SENARYO -KISA FİLM-

Semih Özcan   







'BİZ BİTTİ DEMEDEN BİTMEZ‘


SAHNE:1. İÇ. GÜN.

Kapağını kaldırınca müzik eşliğinde dönmeye başlayan bir biblo balerin oyuncak. Balerin döndükçe kamera görüntüye yaklaşır. Kadrajda yalnızca dönen balerin vardır. Müziğin sesi azalırken Yönetmenin sesi duyulur.

- Çok güzel. Çok çok güzel. Stop. Harika.

(Kamera Yönetmeni verir.
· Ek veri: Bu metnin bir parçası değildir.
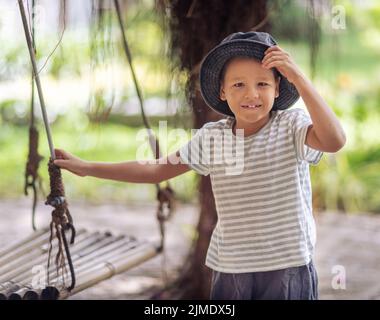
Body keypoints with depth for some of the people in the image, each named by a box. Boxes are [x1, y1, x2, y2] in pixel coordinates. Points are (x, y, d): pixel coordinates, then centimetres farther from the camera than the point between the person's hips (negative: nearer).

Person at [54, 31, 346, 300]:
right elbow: (158, 170, 11)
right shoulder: (211, 138, 2)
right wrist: (87, 168, 10)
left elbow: (334, 141, -29)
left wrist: (299, 78, -30)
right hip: (229, 271, 3)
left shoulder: (291, 125, -8)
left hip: (288, 269, -3)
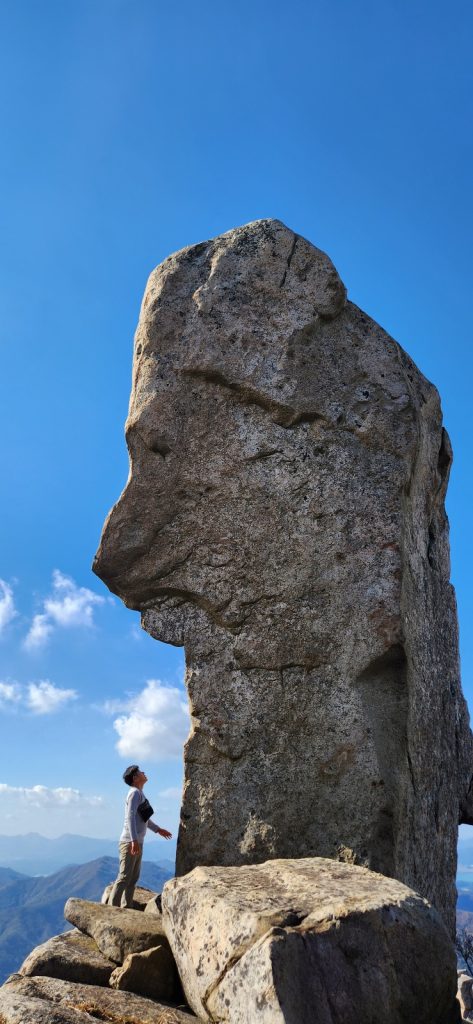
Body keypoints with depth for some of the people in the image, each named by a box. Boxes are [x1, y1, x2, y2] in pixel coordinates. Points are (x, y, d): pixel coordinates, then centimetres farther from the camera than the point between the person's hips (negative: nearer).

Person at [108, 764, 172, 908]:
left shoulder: (140, 794, 17)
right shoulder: (135, 793, -11)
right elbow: (130, 817, -21)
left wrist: (158, 829, 35)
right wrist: (134, 840, -27)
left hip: (137, 843, 9)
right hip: (130, 843, -9)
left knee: (133, 878, 11)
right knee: (124, 877, -9)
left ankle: (126, 907, 17)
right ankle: (112, 907, -6)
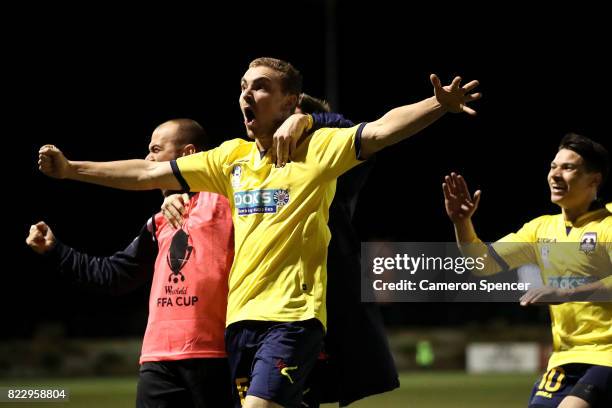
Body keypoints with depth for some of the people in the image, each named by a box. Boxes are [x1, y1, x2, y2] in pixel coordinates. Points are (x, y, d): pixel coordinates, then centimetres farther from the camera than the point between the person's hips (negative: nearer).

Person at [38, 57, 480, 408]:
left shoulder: (317, 148, -3)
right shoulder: (232, 157, 13)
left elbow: (381, 131, -18)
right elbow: (147, 175, 17)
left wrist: (439, 105, -35)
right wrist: (72, 169, 15)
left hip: (292, 316, -6)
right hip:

Orta yaşlarda, boynunda flar, ağzında pipo vardır. Gözünü kameraya yaklaştırır, çekilen görüntüleri izler. Yanında kameraman durmaktadır. Kameradan başını kaldırınca elindeki fotoğraf makinesiyle karşısında duran Modele odaklanır. Kamera Modeli gösterir. Geniş bir platformun ortasında bir koltukta çeşitli pozlar vermektedir. Gülerek, düşünerek, başını farklı açılardan oynatarak.. Üzerinde alımlı ama sade bir elbise vardır. Yönetmenin sesi duyulur.)

- Şimdi de elinde bir kitap olmalı. Unutma, sen bilinçli bir kadınsın. İnsanları etkiliyorsun. Sen ne yaparsan onu yapacaklar, sen neyi söylersen onu alacaklar.

(Yönetmen görüntüye gelir. Kamera yönetmenden başlayarak salonu taramaya başlar. Spot ışıklarıyla aydınlatılmış bir salon. Duvarlar büyük boy fotoğraf ve resimlerle kaplı. Bir köşe boydan boya kitaplığa ayrılmış. Bir başka köşedeyse çeşitli giysi ve kostümlerle yüzsüz insan görüntüleri.. Yönetmen bu görüntülerin arkasına geçerek yüzsüz görüntüleri kendi yüzüyle tamamlamaya başlar. Kamera Yönetmenin kılıktan kılığa girişini verir bir süre. Bu arada asistan modele bir kitap uzatır. Model kitabı alır. Meraklı ama biraz da tepeden bakan bir yüzle kitabın sayfalarını karıştırmaya başlar.)

- Yok, yok,olmadı. Daha kalın bir kitap olmalı. Kalın, en kalınından bir kitap seç kendine, kişiliğini tamamlasın.

(Model kalkar, bu kez kendisi kitaplığa yönelir. Seçkinci bir tavırla parmak uçları kitapların üzerinde dolaşır. Kamera yeniden salonu taramayı sürdürür. Bir başka bölümse her türden araç gerecin, giysinin olduğu bir köşedir. Peruklar, gözlükler, bastonlar, sigara, puro, pipolar, oyuncak tabancalar, zıpkınlar, dalgıç ve kovboy giysileri..akla gelebilecek her türden avadanlığın olduğu bir alan. Kamera, yeniden Modele döner. Model, kalın bir kitap seçmiş yerine oturmaktadır.)

- Tamam, şimdi oldu.

(Yönetmen de Modelin karşısındaki koltuğa oturur. Konuşurken bir yandan da elindeki fotoğraf makinesiyle Modelin çeşitli pozlarını yakalamaktadır.)

- Rastgele aç bir sayfasını.

(Model, kitabı açar. Okur gibi yapar.)

- Okumak? Yok, gerekmez. Gözlerini gezdirsen de olur.

(Model anlamamışçasına bakar Yönetmenin yüzüne.)

- Zor bir şey değil canım. Siz hiç köpeğinizi gezdirmediniz mi?

(Model başıyla onaylar. Gözleri kitap sayfalarında gezinir.)

- Evet, şimdi oldu. İyice yaslan ardındaki koltuğa. Anlayacağın, gömüleceksin.

(Gömülür.)

- Egemen olmalısın, görüntüye iyice egemen.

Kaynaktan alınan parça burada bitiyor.